Randomisation and blinding Patients will be randomised immediately upon enrollment in the
trial, i.e. prior to initial surgery. Randomisation will be performed using randomization.com
and patients will be randomised in a 1:1 ratio to receive TTFields and best practice medical
oncological treatment w/o skull remodeling surgery. The study endpoint assessment committee
will be blinded to the intervention. Local principal investigators, co-investigators and
sub-investigators will not be blinded, as optimal array planning will require knowledge about
skull-remodeling surgery. The operating surgeon performing the skull-remodeling surgery will
not be blinded. Patients will not be blinded, as it will be possible for the patient to feel
the skull configuration and thereby determine whether SR-surgery was performed.

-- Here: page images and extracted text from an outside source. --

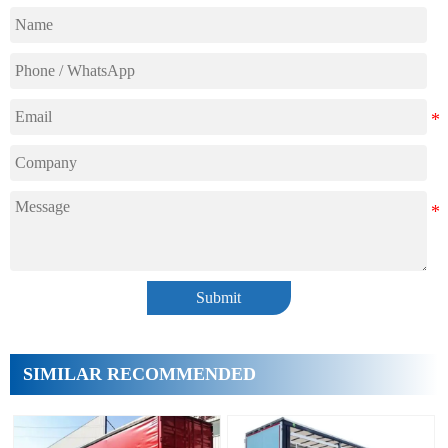
Submit
SIMILAR RECOMMENDED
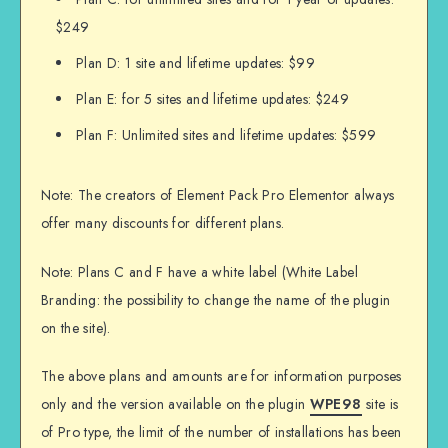
$249
Plan D: 1 site and lifetime updates: $99
Plan E: for 5 sites and lifetime updates: $249
Plan F: Unlimited sites and lifetime updates: $599
Note: The creators of Element Pack Pro Elementor always
offer many discounts for different plans.
Note: Plans C and F have a white label (White Label
Branding: the possibility to change the name of the plugin
on the site).
The above plans and amounts are for information purposes
only and the version available on the plugin
WPE98
site is
of Pro type, the limit of the number of installations has been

Risks and safety precautions General safety considerations concerning Optune® therapy are
outlined in the related technical and safety material provided by Novocure®. In general,
TTFields therapy is regarded a safe and recognized treatment for GBM. The most common adverse
effect is local skin rash in the area underlying the transducer arrays. The risk of skin rash
will be reduced by slightly moving the arrays during regular array changes. Skin rash may be
treated with topical corticosteroids, more frequent electrode replacement and short pauses in
TTFields therapy, if needed. The risk of brain injury due to the skull remodeling aspect of
surgery is minimal, as the entire operation is performed extra-durally. Minor craniectomies
do not pose a significant risk of mechanical brain injury. For larger craniectomies, external
protective headgear, such as a cap with mechanical reinforcement over the unprotected brain
area, may be used to reduce the risk of traumatic brain injury after craniectomy. In the case
of post-operative infection or impaired wound healing, antibiotic therapy will be
administered. If needed, surgical revision/debridement of the wound and potentially removal
of the bone flap may be performed. In such cases, the patient may proceed to receive or
continue TTFields therapy at an appropriate time, if it is in the patient's best interest.

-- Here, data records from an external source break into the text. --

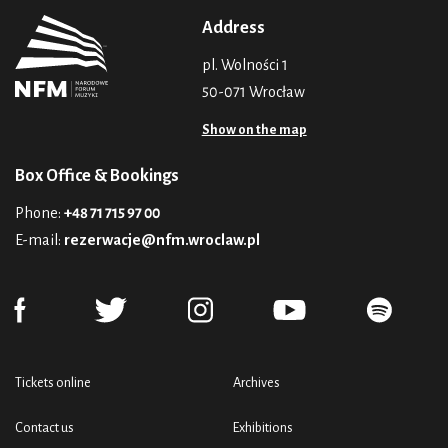
Address
pl. Wolności 1
50-071 Wrocław
Show on the map
Box Office & Bookings
Phone:
+48 71 715 97 00
E-mail:
rezerwacje@nfm.wroclaw.pl
Tickets online
Archives
Contact us
Exhibitions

TTFields therapy following removal of the infected bone flap may be accepted even if the
craniectomy size exceeds 30 cm2. In all cases, the decision whether to continue with TTFields
therapy after surgery will be based on careful consideration of the expected safety and
benefit for the patient. All participants will be advised of situations and adverse events,
in which medical attention is required. Investigators or properly trained medical personnel
will be available for immediate attention or medical advice specific to the treatment or
protocol. Patients will receive contact information to the device support specialist, whom
they may contact in case of technical problems or considerations.

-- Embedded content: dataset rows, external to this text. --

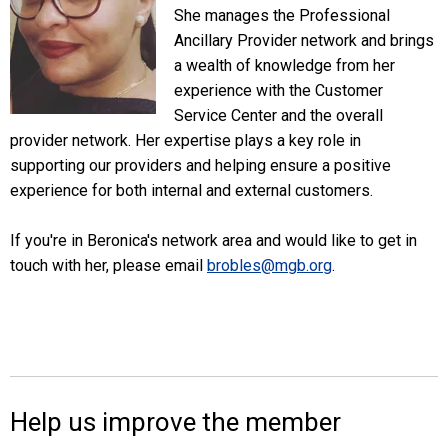
She manages the Professional
Ancillary Provider network and brings
a wealth of knowledge from her
experience with the Customer
Service Center and the overall
provider network. Her expertise plays a key role in
supporting our providers and helping ensure a positive
experience for both internal and external customers.
If you're in Beronica's network area and would like to get in
touch with her, please email
brobles@mgb.org
.
Help us improve the member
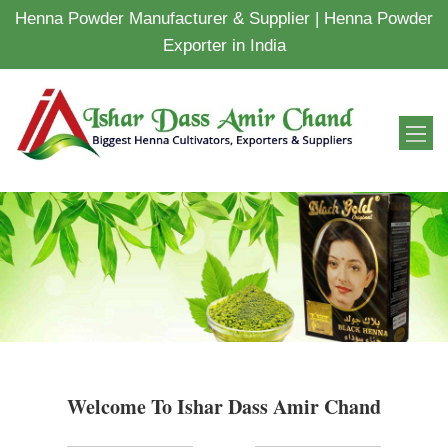
Henna Powder Manufacturer & Supplier | Henna Powder
Exporter in India
Welcome To Ishar Dass Amir Chand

Monitoring and quality control The project will comply with international guidelines good
clinical practice (ICH-GCP and ds/en iso 14155:2012. Clinical investigation of medical
devices for human subjects
- - good clinical practice) and be monitored by the local contract
research organization (CRO).
Source data, verification of consent, and handling of adverse
events and near-miss incidents will be subject to 20% sampled monitoring. Full access to all
source data, incl. patient records, will be granted in relation to trial inspection by the
relevant national competent authorities. Experimental "waivers" from the protocol will be
registered in the project trial master file and reported to the relevant authorities. Changes
to the protocol will be submitted for approval by the relevant authorities in accordance with
GCP guidelines and regulations.
Dissemination All results will be published in peer-reviewed international scientific
journals and presented at international scientific conferences, regardless of academic
conclusions. Positive, negative, and inconclusive results will be publicly available.